20 of 21 people found the following review helpful
5.0 out of 5 stars The ultimate femme fatale, Dec 16 2009
By Patto - Published on Amazon.com
Amazon Verified Purchase(What's this?)
This review is from: The Art of Deception (Paperback)
The Art of Deception goes beyond genre. It's a thriller, a psychological novel, a love story and a literary tour de force all in one. The subject is boldly philosophical: what is real?

There are two parallel struggles with reality. Nicholas Ochterlonie, professor of art history, is questioning the authenticity of a Vermeer, an investigation that could destroy careers. Then there's Nick's struggle to comprehend his lover, Julian Bennet, a classic femme fatale, breathtakingly beautiful, maddeningly mysterious. This quest will also destroy lives.

The seventeenth-century portrait of a lovely woman in fur contrasts eerily with the cool carnivorous Julian in her Russian fur coat. The irony is that Nick's scholarly obsession with how artists deceive the eye does nothing to prepare him for the intricate deceptions of his mistress.

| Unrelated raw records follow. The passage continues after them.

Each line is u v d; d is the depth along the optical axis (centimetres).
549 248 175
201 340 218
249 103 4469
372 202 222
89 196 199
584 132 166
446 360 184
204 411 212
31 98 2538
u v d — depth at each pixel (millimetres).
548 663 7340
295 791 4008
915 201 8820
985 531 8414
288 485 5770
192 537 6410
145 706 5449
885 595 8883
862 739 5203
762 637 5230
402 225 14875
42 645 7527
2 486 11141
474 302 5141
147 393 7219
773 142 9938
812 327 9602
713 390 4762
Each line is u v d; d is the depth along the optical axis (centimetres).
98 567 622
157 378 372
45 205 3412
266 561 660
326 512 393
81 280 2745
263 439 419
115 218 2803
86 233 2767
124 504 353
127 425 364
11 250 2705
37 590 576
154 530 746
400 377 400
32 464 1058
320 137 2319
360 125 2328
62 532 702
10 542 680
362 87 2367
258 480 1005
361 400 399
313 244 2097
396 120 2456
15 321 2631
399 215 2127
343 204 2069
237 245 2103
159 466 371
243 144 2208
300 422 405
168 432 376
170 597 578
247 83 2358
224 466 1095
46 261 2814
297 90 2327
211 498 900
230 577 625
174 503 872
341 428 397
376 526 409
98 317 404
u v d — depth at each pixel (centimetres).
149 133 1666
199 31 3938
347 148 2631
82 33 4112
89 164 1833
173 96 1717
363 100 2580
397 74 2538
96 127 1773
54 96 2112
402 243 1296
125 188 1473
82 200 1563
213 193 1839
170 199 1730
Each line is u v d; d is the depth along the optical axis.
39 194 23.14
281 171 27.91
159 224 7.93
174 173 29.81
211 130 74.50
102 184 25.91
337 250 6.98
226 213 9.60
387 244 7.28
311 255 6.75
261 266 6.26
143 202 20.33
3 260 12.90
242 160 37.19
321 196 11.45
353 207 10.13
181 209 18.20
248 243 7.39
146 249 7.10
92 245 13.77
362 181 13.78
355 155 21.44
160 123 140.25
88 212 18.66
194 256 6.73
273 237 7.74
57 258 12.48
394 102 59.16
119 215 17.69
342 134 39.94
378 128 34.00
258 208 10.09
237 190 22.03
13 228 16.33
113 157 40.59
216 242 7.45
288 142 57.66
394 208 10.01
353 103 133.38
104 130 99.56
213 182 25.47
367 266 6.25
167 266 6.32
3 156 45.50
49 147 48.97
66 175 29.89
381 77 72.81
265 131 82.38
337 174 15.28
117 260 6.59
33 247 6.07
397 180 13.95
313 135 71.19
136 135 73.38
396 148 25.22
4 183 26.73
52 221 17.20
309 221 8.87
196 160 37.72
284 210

Or his own self-deceptions.

Nick has just lost his wife and children to a surprise divorce suit. Preoccupied with his paper on art and deception he somehow failed to notice his wife's discontent. He moves into the London flat he inherited from his mother - and meets his future mistress in front of the flat, where she is being mugged.

Nick's attempts to learn about Julian's past lead him into scary encounters with cops and cutthroats. And he still doesn't know who Julian is or what she's thinking. Her past is like a pentimento in a portrait, a rejected image under the surface of a painting that the artist has painted out.

I despair of conveying the aesthetic feast this novel offers - the quirky characters, contradictory behaviors, shadowy motives, unforeseen developments and unexpected bursts of violence. The author has a positive genius for describing sensational happenings in the voice of reason. Truly a remarkable book.

3 of 3 people found the following review helpful
4.0 out of 5 stars We believe what we want to, April 30 2010
By Deborah Barchi - Published on Amazon.com
This review is from: The Art of Deception (Paperback)
There are so many forms of deception in Elizabeth Ironside's complex thriller "The Art of Deception" that it's often difficult to tell who is lying all of the time, some of the time, or none of the time. In fact, almost everyone in this novel has something to hide, from others, or more dangerously, from themselves.

Art Historian Nicolas Octterlonie views the world through his own upper class rose colored glasses, so he is unprepared for the shock of his wife leaving him and taking their children with her. Cast out on his own, he is easy prey for an enticingly mysterious woman named Julian who turns to Nicolas for help and comfort after she survives a vicious mugging. Independent and sensuous as a cat, Julian lures the naive Nicolas into her world of high stakes international money laundering. Is it her association with the Russain Mafia that is setting off a string of serious, brutal attacks on Julian, or is it her failed love affair with a handsome Russian partner in crime named Anatoli who cold heartedly deserted her? Is Julian an innocent victim or an icy manipulator, eager for money, power, and revenge?

The answers are complex, and even the surprise ending is inconclusive. The first person narration puts the reader right in the center of the vortex of crime, passion, and betrayal. Along the way, as a kind of bonus, we learn quite a bit about the arcane world of authenticating famous paintings. "The art of Deception" is a fast and exciting book, well worth reading.